= EXERCISE OBJECTIVE =
Give the number of lines in the data below where the word "drawer" appears, and nothing besides.

Start of GIVEN ENTRIES

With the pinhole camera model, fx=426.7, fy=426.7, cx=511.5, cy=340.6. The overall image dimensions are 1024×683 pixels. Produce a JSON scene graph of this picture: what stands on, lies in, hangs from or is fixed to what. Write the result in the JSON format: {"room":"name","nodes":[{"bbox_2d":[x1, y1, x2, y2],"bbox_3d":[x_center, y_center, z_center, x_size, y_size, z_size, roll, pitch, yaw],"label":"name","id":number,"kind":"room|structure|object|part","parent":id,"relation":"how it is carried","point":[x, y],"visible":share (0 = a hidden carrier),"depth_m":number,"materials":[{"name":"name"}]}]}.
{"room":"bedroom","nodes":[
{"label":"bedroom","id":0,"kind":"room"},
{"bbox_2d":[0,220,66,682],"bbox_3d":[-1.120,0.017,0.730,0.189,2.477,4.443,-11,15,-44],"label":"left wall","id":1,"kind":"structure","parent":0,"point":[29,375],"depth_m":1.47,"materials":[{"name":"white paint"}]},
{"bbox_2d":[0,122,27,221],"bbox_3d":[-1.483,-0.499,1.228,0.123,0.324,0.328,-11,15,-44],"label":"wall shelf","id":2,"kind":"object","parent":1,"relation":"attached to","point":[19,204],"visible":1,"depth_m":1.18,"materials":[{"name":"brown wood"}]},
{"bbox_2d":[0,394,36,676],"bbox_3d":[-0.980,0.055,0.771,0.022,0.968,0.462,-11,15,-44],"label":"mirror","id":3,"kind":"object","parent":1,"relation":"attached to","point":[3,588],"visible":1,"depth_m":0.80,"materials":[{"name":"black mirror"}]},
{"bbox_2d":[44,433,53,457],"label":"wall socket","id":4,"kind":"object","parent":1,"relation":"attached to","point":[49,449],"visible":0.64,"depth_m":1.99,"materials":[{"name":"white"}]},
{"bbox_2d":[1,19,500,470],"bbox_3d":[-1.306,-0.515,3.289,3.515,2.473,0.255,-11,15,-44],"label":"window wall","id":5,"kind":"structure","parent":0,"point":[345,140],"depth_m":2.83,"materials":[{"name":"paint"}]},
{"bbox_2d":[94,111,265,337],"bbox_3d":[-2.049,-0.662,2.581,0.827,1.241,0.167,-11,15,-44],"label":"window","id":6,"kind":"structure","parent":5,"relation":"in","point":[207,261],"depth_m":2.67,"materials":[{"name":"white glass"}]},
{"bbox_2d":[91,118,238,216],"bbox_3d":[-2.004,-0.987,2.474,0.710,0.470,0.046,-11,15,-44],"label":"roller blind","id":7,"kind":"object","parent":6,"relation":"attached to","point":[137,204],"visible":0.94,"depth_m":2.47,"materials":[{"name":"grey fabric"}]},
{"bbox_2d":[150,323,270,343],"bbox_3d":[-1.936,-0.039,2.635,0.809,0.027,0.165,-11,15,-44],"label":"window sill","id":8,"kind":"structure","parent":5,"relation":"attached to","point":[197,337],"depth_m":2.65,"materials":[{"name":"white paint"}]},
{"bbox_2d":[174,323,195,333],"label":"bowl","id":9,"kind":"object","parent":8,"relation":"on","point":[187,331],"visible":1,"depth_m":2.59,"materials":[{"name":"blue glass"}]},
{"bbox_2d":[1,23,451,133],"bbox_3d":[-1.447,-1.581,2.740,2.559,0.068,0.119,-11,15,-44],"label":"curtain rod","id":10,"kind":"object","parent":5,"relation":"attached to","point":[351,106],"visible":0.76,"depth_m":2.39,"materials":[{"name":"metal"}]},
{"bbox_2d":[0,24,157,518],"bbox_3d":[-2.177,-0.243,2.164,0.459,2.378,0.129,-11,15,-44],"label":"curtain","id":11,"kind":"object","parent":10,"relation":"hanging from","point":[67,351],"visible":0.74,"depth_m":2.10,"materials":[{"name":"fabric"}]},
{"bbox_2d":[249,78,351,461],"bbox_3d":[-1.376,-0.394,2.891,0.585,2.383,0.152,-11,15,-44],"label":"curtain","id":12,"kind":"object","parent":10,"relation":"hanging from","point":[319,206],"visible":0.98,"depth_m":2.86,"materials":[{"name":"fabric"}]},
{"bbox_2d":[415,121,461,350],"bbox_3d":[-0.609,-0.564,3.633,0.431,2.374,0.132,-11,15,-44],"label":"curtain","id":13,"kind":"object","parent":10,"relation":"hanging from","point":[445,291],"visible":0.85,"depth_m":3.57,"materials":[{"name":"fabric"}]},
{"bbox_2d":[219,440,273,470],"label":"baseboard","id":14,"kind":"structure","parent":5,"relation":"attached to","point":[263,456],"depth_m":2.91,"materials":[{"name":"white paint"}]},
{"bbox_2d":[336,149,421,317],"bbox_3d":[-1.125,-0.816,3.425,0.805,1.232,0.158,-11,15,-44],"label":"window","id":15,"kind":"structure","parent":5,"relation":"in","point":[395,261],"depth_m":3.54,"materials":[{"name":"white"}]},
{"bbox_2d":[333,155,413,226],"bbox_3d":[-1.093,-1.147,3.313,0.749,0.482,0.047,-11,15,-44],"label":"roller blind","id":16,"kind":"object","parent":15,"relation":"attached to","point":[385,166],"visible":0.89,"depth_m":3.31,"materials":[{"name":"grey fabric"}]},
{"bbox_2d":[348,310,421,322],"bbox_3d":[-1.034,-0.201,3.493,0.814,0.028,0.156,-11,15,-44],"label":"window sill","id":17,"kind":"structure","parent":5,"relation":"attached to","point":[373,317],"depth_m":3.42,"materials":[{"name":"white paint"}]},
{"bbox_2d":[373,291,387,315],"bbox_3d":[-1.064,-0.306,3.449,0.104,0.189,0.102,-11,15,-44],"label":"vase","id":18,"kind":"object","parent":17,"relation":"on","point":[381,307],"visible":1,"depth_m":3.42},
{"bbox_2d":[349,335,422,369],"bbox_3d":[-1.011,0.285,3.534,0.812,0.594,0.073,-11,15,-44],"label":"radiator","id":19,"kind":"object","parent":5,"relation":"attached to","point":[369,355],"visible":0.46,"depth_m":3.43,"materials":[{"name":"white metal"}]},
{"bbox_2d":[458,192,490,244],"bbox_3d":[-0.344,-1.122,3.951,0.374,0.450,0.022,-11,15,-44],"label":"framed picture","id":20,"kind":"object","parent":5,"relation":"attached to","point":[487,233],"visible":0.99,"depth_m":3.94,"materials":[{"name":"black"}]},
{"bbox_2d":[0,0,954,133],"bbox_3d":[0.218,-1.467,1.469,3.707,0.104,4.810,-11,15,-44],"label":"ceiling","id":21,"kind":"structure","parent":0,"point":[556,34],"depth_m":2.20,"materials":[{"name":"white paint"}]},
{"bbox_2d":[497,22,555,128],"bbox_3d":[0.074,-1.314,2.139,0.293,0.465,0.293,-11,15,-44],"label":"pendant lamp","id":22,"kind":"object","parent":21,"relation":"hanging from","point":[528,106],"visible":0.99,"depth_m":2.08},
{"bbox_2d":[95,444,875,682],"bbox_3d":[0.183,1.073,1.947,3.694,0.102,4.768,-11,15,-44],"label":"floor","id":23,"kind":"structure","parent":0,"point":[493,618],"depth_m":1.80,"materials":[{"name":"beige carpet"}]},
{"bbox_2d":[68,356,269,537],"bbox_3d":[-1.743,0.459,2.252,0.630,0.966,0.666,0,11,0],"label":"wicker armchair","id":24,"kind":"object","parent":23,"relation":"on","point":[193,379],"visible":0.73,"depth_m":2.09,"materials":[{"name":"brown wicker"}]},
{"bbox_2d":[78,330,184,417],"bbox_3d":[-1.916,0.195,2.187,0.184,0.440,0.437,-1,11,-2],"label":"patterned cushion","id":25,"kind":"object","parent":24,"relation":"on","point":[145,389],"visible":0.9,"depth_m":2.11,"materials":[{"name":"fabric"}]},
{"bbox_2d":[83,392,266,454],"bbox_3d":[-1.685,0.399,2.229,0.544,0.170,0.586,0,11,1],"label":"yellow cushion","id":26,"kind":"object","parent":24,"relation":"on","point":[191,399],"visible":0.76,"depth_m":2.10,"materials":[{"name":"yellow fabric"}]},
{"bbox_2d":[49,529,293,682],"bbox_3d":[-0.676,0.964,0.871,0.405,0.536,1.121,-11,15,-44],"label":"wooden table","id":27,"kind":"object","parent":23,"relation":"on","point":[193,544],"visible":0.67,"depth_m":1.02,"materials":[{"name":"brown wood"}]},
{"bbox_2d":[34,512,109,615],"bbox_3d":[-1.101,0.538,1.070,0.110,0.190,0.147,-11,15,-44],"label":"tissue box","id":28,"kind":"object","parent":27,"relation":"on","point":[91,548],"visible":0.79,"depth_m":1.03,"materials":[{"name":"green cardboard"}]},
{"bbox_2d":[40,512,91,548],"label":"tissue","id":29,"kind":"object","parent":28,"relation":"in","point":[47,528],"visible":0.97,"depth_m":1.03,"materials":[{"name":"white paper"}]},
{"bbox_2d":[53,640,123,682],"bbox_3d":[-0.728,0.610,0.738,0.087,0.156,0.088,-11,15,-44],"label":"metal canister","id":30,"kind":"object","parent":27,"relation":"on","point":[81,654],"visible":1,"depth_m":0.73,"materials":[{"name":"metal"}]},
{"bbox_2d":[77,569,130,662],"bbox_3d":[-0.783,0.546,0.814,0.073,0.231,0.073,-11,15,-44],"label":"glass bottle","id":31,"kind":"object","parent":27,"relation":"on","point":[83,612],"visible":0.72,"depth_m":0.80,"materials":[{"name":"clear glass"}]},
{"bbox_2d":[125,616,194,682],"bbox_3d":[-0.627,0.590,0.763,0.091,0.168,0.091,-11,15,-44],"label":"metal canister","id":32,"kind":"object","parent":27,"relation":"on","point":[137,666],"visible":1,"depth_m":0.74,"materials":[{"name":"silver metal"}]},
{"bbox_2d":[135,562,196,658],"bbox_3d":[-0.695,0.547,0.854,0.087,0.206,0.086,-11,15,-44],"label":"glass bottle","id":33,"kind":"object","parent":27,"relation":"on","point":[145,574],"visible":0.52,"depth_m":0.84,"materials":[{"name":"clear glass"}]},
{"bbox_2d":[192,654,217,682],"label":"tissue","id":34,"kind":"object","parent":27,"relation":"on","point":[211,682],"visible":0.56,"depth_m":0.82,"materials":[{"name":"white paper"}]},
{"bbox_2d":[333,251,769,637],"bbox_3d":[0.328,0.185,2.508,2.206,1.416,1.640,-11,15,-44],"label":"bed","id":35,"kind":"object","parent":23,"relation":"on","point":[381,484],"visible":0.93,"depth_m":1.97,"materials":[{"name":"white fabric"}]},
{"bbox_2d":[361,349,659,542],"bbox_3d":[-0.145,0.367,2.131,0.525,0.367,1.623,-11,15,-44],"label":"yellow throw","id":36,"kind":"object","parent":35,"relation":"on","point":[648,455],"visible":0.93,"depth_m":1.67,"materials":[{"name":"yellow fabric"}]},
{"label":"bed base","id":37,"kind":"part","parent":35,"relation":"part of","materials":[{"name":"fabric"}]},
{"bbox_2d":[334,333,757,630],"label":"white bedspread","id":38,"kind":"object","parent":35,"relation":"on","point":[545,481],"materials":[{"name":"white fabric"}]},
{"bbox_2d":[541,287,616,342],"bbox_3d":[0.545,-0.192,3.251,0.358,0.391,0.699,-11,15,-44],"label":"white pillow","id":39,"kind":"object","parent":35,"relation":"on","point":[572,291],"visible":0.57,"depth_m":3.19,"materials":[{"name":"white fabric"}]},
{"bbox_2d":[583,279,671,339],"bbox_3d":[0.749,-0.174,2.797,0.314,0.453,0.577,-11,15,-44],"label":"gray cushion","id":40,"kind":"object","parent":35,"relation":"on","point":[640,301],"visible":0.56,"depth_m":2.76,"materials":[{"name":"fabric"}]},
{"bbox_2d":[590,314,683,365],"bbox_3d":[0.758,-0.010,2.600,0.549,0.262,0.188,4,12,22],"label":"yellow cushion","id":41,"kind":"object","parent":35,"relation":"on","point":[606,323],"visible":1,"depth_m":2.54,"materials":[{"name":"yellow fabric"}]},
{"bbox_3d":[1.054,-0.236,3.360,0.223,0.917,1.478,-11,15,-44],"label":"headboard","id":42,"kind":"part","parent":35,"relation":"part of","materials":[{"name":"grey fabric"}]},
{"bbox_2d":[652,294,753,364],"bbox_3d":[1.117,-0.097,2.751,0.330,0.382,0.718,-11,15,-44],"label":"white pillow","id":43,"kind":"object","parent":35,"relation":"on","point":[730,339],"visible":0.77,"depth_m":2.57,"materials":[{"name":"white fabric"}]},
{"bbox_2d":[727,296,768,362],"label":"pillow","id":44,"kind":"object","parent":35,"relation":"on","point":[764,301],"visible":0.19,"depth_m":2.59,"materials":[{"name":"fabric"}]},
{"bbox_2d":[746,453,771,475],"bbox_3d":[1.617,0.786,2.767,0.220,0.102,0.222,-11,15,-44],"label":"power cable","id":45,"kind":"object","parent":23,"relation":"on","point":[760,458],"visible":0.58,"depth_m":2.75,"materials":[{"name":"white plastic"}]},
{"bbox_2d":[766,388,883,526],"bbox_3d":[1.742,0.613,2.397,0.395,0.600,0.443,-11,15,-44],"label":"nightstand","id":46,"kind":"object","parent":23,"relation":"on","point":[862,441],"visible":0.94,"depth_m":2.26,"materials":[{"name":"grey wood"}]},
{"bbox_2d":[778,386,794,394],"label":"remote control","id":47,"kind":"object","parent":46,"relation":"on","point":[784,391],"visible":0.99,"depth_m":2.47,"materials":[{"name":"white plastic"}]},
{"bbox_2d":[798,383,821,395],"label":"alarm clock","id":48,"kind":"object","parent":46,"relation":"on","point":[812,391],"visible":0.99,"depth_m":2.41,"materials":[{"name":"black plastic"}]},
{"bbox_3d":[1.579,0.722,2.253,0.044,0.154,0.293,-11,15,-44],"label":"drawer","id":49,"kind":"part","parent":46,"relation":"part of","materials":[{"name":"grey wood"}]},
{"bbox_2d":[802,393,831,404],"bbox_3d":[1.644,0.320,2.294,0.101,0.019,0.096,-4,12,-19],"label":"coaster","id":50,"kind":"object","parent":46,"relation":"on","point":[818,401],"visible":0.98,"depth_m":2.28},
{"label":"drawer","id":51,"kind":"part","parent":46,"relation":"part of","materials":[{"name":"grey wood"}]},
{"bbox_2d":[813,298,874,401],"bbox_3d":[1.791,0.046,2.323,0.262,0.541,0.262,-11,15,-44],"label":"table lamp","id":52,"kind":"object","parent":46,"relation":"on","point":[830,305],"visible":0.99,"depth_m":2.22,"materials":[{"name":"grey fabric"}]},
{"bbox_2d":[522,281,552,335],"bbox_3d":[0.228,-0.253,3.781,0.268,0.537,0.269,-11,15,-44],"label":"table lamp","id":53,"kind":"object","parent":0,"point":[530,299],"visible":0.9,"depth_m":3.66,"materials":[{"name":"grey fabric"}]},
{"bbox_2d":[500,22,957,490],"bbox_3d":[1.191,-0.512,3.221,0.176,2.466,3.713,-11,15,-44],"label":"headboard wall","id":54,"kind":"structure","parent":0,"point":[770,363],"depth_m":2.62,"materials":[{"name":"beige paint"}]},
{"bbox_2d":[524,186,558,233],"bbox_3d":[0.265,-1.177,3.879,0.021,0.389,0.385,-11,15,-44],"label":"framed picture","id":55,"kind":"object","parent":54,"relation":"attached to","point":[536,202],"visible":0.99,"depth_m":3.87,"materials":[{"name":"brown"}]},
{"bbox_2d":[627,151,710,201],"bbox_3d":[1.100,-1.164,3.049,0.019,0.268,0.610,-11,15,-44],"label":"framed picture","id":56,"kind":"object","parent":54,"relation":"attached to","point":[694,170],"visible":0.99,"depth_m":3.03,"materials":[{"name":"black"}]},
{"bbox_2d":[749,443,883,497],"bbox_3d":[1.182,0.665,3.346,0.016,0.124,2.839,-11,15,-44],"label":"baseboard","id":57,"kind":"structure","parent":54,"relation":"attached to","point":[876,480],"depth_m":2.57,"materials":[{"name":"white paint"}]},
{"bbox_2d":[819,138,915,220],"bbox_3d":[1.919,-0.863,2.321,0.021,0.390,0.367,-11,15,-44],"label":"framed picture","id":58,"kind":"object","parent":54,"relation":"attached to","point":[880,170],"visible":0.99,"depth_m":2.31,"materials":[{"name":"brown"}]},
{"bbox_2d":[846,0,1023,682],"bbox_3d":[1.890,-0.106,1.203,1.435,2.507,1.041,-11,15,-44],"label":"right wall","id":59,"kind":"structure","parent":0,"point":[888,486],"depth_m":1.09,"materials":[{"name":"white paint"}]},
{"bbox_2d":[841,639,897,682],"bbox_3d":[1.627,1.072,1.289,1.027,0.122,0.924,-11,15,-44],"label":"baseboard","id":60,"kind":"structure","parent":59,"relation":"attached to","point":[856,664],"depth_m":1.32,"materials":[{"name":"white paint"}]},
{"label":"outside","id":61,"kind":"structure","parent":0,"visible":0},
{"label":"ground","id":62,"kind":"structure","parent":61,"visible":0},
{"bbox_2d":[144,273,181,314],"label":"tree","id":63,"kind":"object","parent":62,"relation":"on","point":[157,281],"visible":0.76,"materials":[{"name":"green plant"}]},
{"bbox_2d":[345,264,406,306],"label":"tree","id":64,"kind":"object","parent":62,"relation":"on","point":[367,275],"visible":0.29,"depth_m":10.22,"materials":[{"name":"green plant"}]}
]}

End of GIVEN ENTRIES

= WRITTEN RESPONSE =
2